Chapter 8_Network Programming
1. Socket (Low-Level)
A socket allows direct communication between two computers over a network.
With sockets, we manually build the HTTP request:
import socket
sock = socket.socket(socket.AF_INET, socket.SOCK_STREAM)
sock.connect(('data.pr4e.org', 80)) # 80 -> port
cmd = 'GET /romeo.txt HTTP/1.0\r\nHost: data.pr4e.org\r\n\r\n'
sock.send(cmd.encode())
Receiving data:
while True:
data = sock.recv(512)
if not data:
break
print(data.decode())
# Full control, Complex and error-prone
2. HTTP Request
An HTTP request is a text message sent to a server.
Main parts:
- Method (GET)
- Path
- Headers
- Blank line
Example:
GET /romeo.txt HTTP/1.0
Host: data.pr4e.org
3. urllib (Built-in Library)
urllib is a built-in Python library that hides sockets and HTTP details.

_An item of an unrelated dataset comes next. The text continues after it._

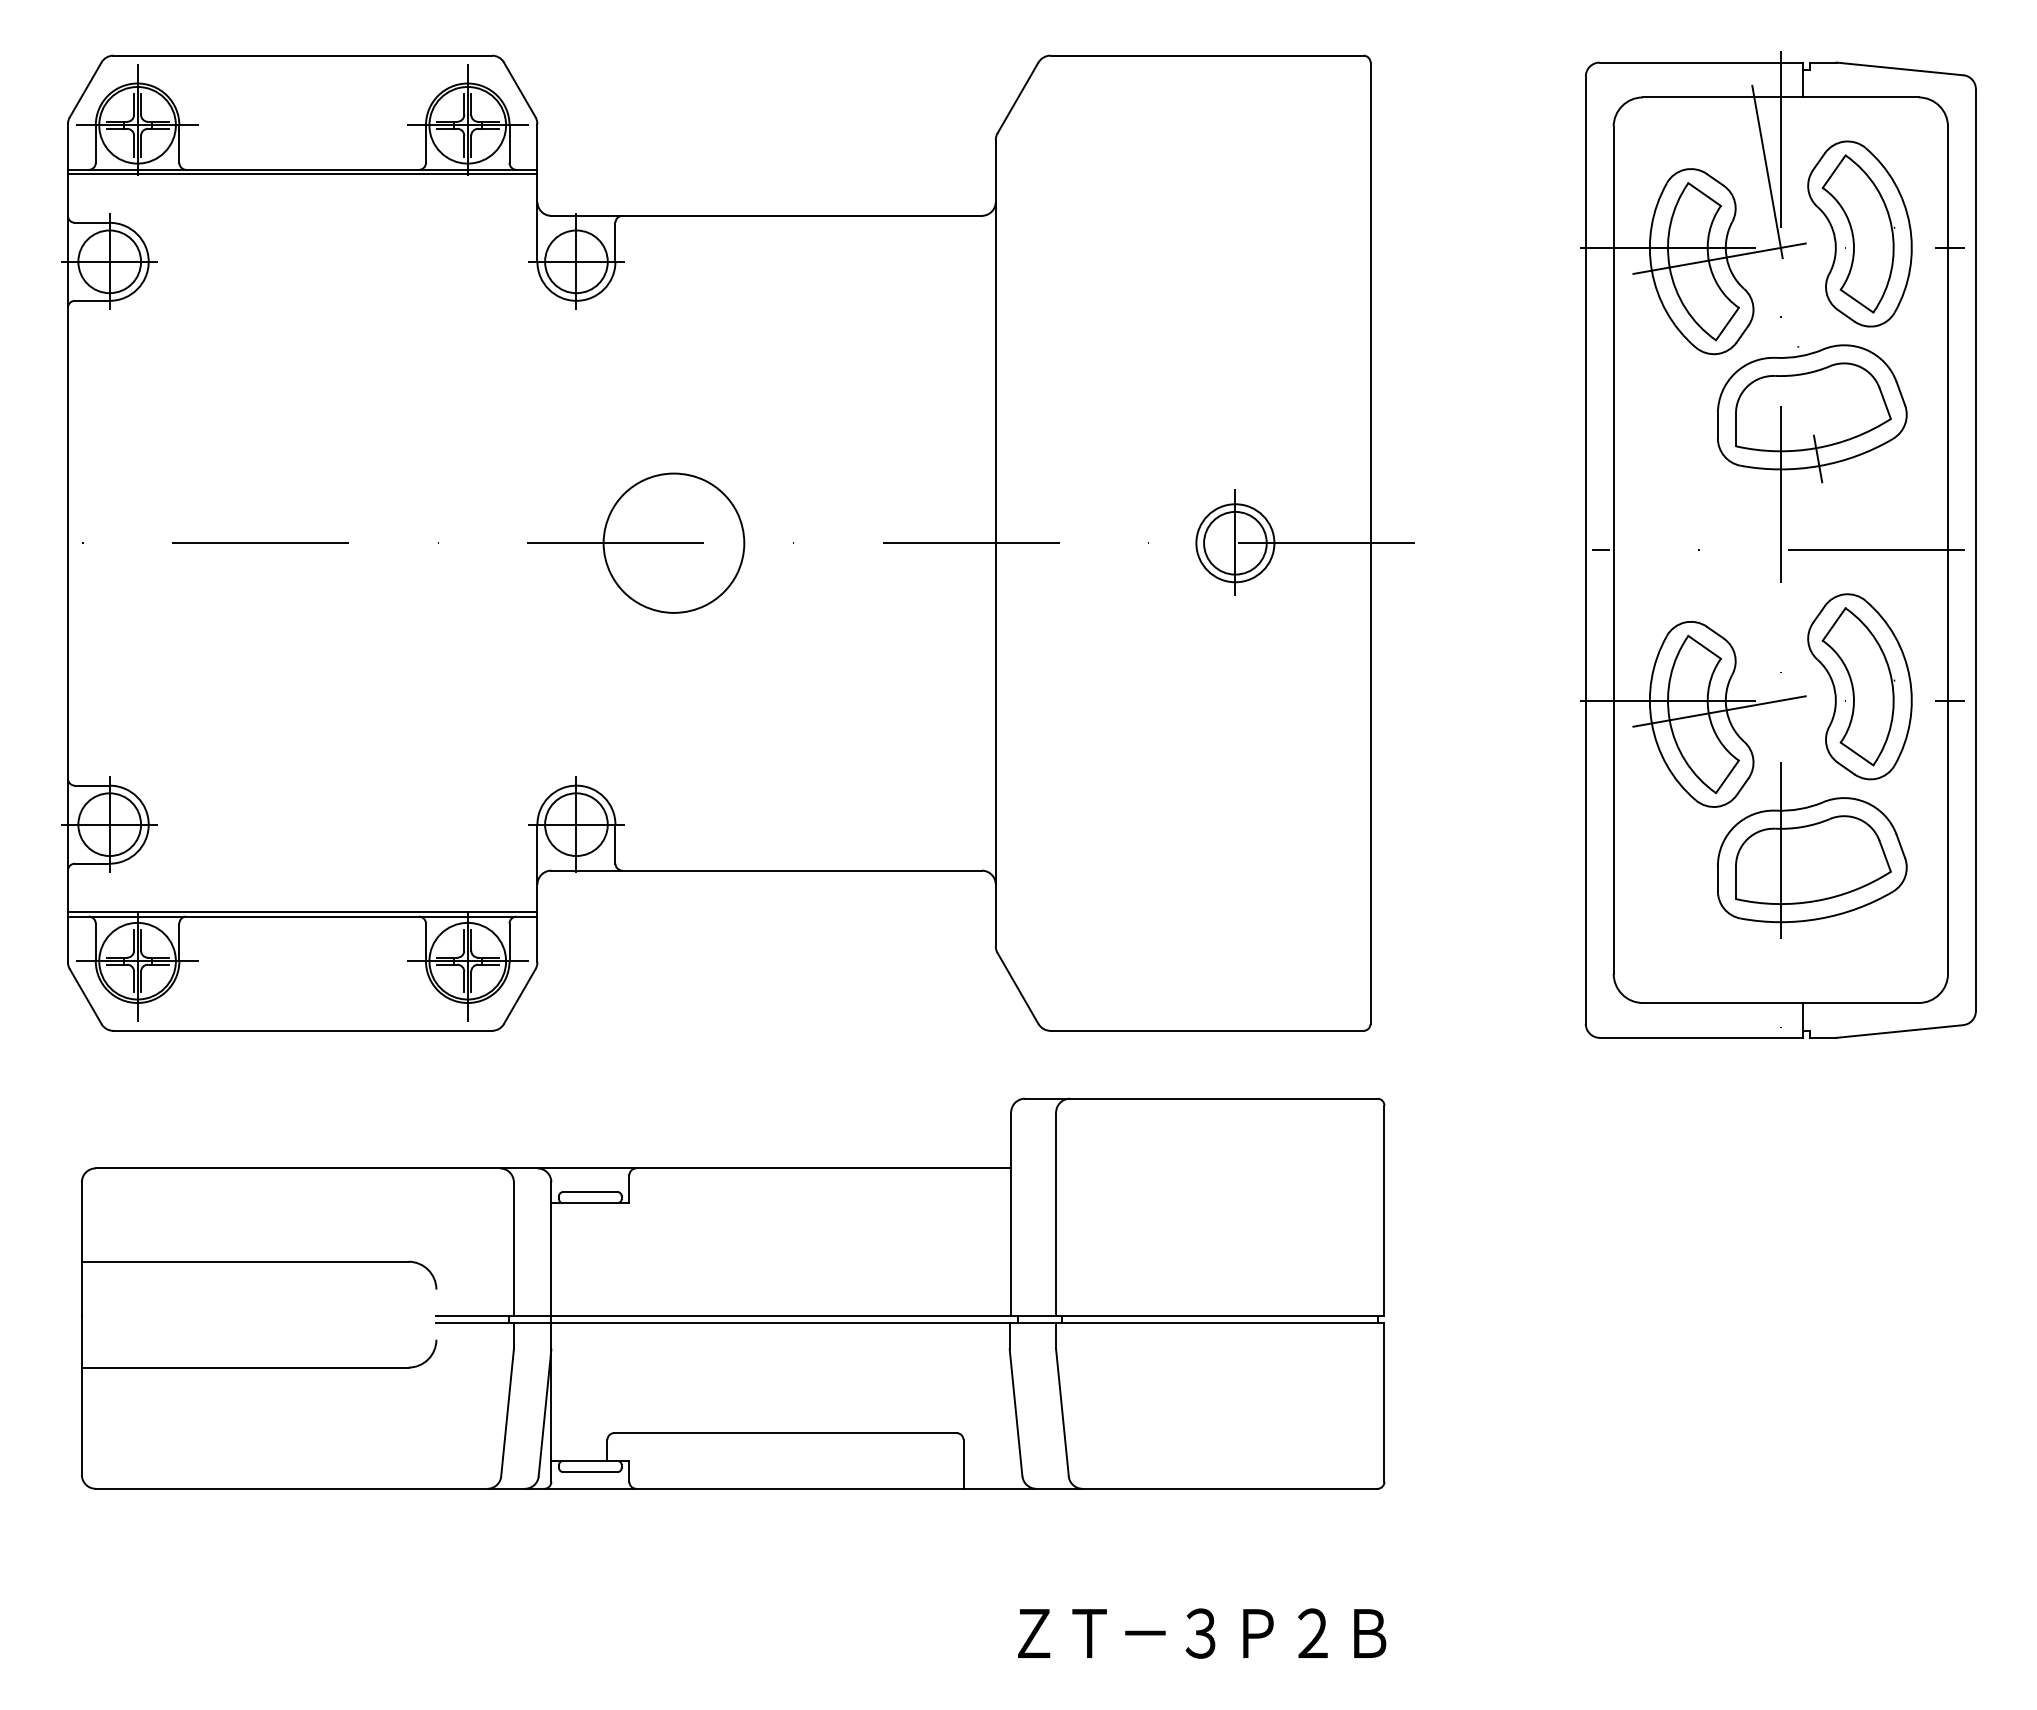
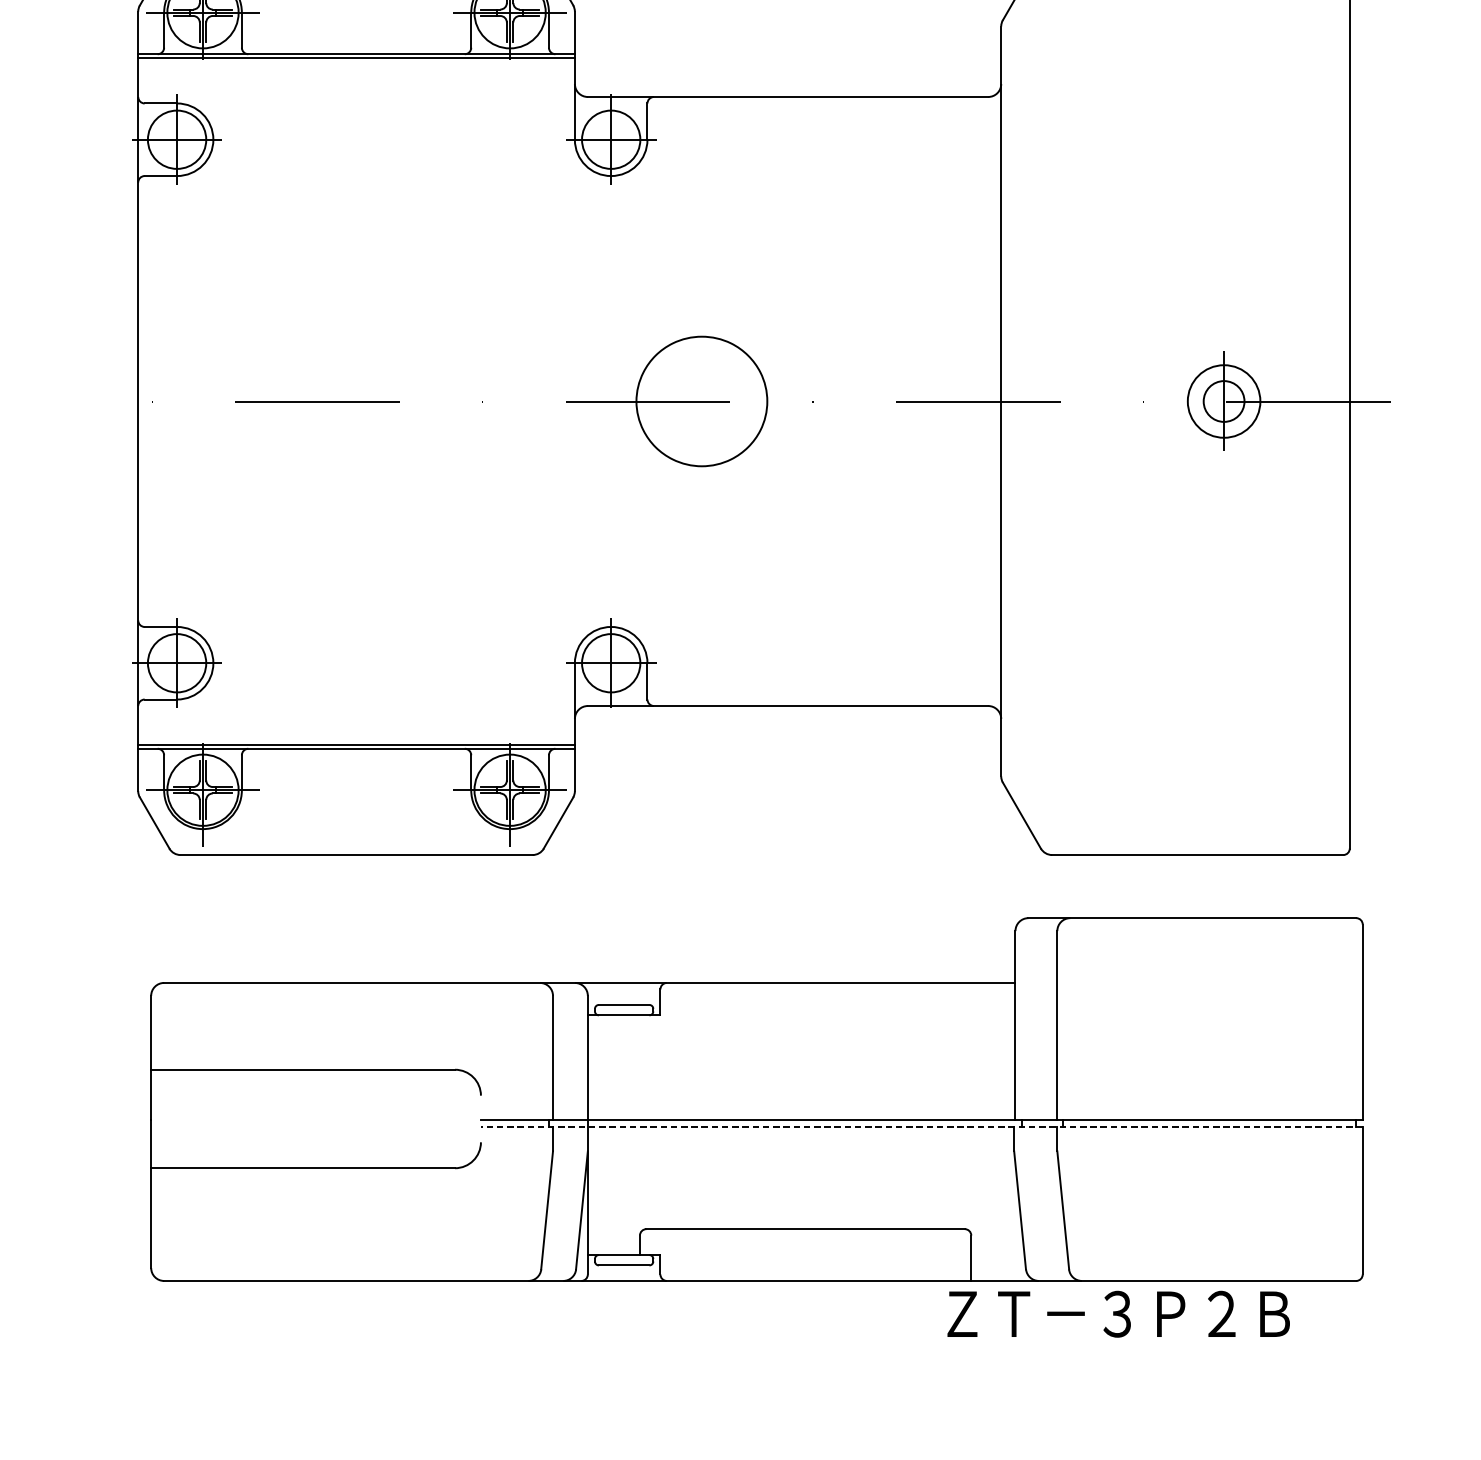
circle: (1235, 542) -> (1224, 400), size x0.7
line: (909, 1323) -> (920, 1127), solid -> dashed
text: (1202, 1633) -> (1119, 1314), moved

from urllib.request import urlopen
f = urlopen('http://data.pr4e.org/romeo.txt')
for line in f:
print(line.decode().strip())
# Safer than sockets
4. requests (Third-Party Library)
requests is a popular but NOT built-in library.
import requests
r = requests.get('http://data.pr4e.org/romeo.txt')
print(r.text)
# Must be installed with pip
# Very easy to use
5. BeautifulSoup (bs4)
BeautifulSoup extracts data from HTML after it is loaded.
For HTML parsing.
from bs4 import BeautifulSoup
from urllib.request import urlopen
html = urlopen('http://www.dr-chuck.com/page1.htm')
soup = BeautifulSoup(html, 'html.parser')
for tag in soup('a'):
print(tag.get('href', None))